Marja went from crimson to purple in a flash, but a moment later much of the color drained from her face. “Where my love goes, what am I to do but follow?” she whispered.

The king’s smile grew brittle. “Uh, I beg your pardon?”

“If you must govern, why not govern together?” Marja wore a hopeful smile as she strode into the confectionary. It gave the lucky baker near the door a chance to make a run for it. “I… I could rule alongside you, just like Isabellin and Archar in Lady of the Haerthwards, or Elenor and Roland in The Bandit King of Faerun.”

“Ha! Well, I don’t think that would⁠—”

“Why not?” The queen still wore her hopeful smile, but there was iron in her eyes now. “The queen can issue proclamations and make judgments. My decrees carry as much weight as yours. That’s the law, right?”

Sudden concern—almost fear—flashed on the king’s face, but Johan recovered quickly. “Ha! No! I mean, yes. Of course you have the authority, my love, but what kind of husband would I be if I made you use it? You shouldn’t have to sully yourself with such matters to see your beloved.”

“But I wouldn’t mind if⁠—”

Johan strode across the room, meeting Marja across from the table that Preya worked at. “Ha! I know you wouldn’t! But I can’t let it come to that. We need to take the opportunities we have now, and spend more time together!”

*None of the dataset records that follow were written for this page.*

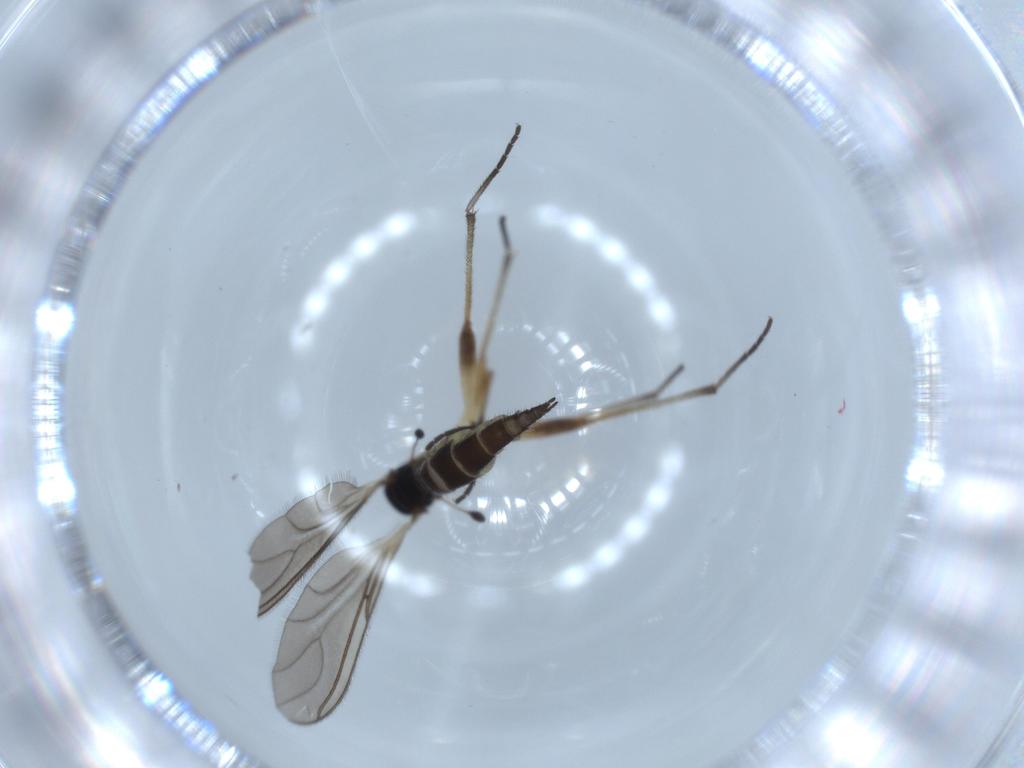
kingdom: Animalia
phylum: Arthropoda
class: Insecta
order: Diptera
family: Sciaridae
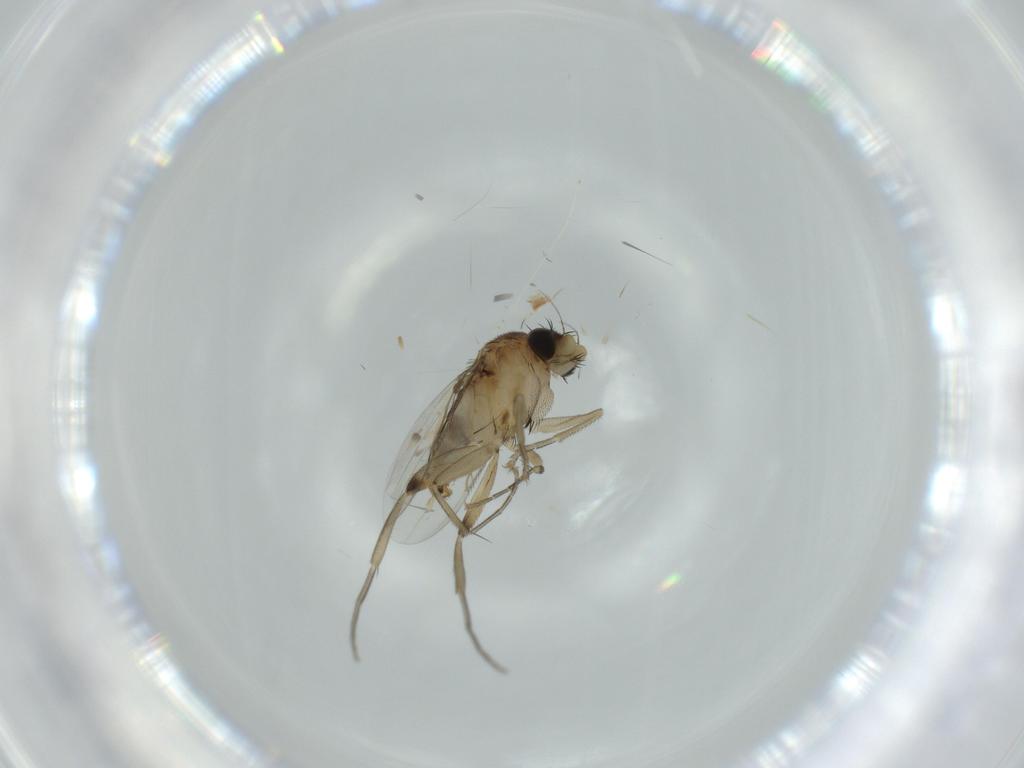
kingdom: Animalia
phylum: Arthropoda
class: Insecta
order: Diptera
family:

The kitchen girl took the opportunity to flee the confectionary. Unfortunately for Preya, the king and queen had come together at her table, one on either side of her stepladder, and both seemed oblivious to the royal baker nervously frosting tea cakes beneath them.

“Do… do you mean that?” Marja said in a quavering voice.

“I do. I have missed you, my queen.” The king embraced his wife, catching Preya between his golden plate armor and the voluminous folds of Marja’s dress. The stepladder fell away as the royal couple pressed together, and the baker was left dangling between a frock and a hard place.

“Oh, Johan!” squealed the queen.

Preya cleared her throat nervously, her feet kicking in the air, her arms pinned to her side. Unfortunately for the Halfling, Johan and Marja never spent much energy thinking about the little people. “The kingdom can wait,” Johan crooned. “Let’s rekindle our love, as Madren and Haela did in⁠—”

“—in The Milkmaid’s Cottage,” Marja finished with him. “Oh, yes, Johan. But when? Now?”

“No time like the present!” trumpeted Johan. “Ha haa!” A sweep of his arm brushed the carefully constructed tea cakes from the counter and dropped Preya to the floor. The baker suppressed a grunt of pain as she landed on the stone tiles, tea cakes raining down around her with sad little plops.

The king heaved the queen onto the table effortlessly. The old oak groaned in protest as Marja leaned back and emitted a high-pitched squeak, like wind escaping a novelty bladder. She laughed as Johan whispered something presumably salacious in her ear. Preya Havenbrook couldn’t hear it; the Halfling was already sprinting for the door as fast as her legs would carry her, clothing and pieces of armor raining down around her.